Thats why I say you must live the bad to be able to enjoy the good. I agree that it is nice to be loved and love in return. But I also think that if you never get hurt how could you ever really appreciate the good times?

 

A realationship that changes who you are and yur happiness is not really the type of realationship you wanna be in. To be happy you just need to make a decision to be and live it.

Posted
thats a good point...its like the saying you cant go back to bread after eating filet mignon. you accustomed yourself to that level of intimacy. we all used to not have that...but we know what its like with it. we all want it back on some level and its frustrating when we cant.

 

 

We should never and can never give up the fiet mignon in life, especially after you've had it...but I might add when we breakup to the point to consider,, perhap the ex's did not think we were their filet mignon's. So is it not fair for them to seek that and learn to accept that tere's not just one plate of filet mignon for us.

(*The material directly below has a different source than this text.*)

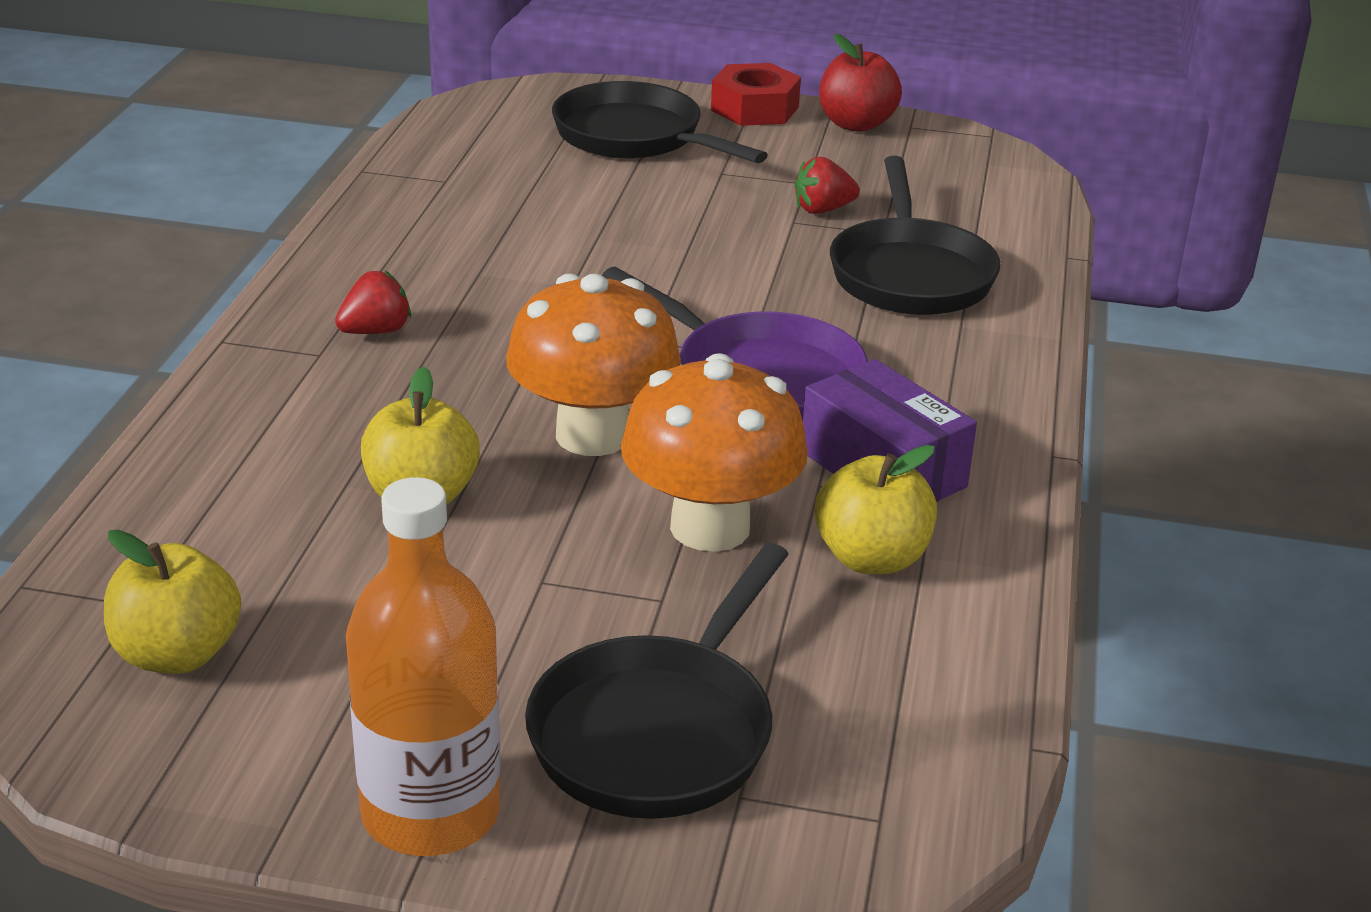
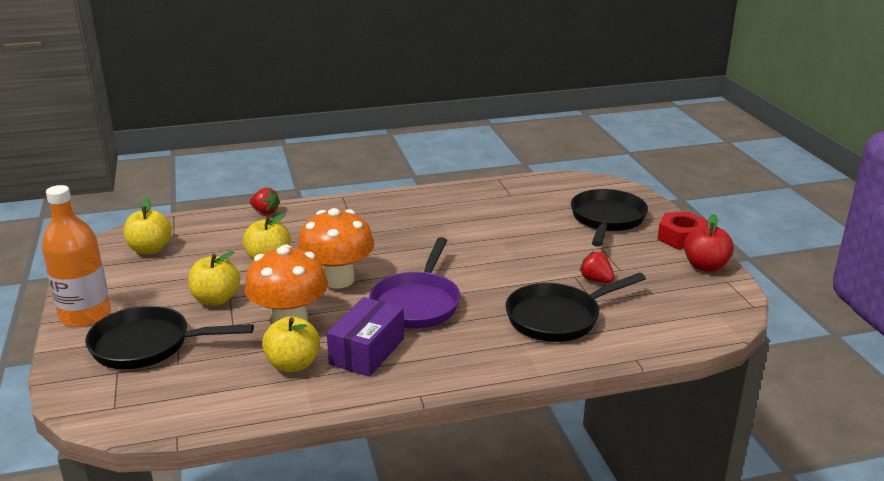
camera: 65 degrees right, 5 degrees down
(376, 331) = (375, 218): red strawberry -> red strawberry (265, 212)
(534, 600) = (216, 299): none -> yellow apple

We become frustrated not because we want that level of intimacy but because we want from that 'particular person' the intimacy and we delude ourselves into think only they and only they can be the one to give it.

Posted
We should never and can never give up the fiet mignon in life, especially after you've had it...but I might add when we breakup to the point to consider,, perhap the ex's did not think we were their filet mignon's. So is it not fair for them to seek that and learn to accept that tere's not just one plate of filet mignon for us. We become frustrated not because we want that level of intimacy but because we want from that 'particular person' the intimacy and we delude ourselves into think only they and only they can be the one to give it.

 

I don't think anyone's really looking for filet mignon. I think we're all looking for hamburgers.... just hamburgers made from ground filet mignon, and the best quality cheese, bread, and toppings money can buy. The exceedingly quality but familiar comforting thing.

 

Dammit, now I am hungry.

Posted
I don't think anyone's really looking for filet mignon. I think we're all looking for hamburgers.... just hamburgers made from ground filet mignon, and the best quality cheese, bread, and toppings money can buy. The exceedingly quality but familiar comforting thing.

 

Dammit, now I am hungry.

 

 

Unfortunately my ex was more like ground up chunk round and a mixture of hamburger helper. From now on it's just veggies for me!

Posted
Unfortunately my ex was more like ground up chunk round and a mixture of hamburger helper. From now on it's just veggies for me!

Yeah, well mine had lots of gristle....lots.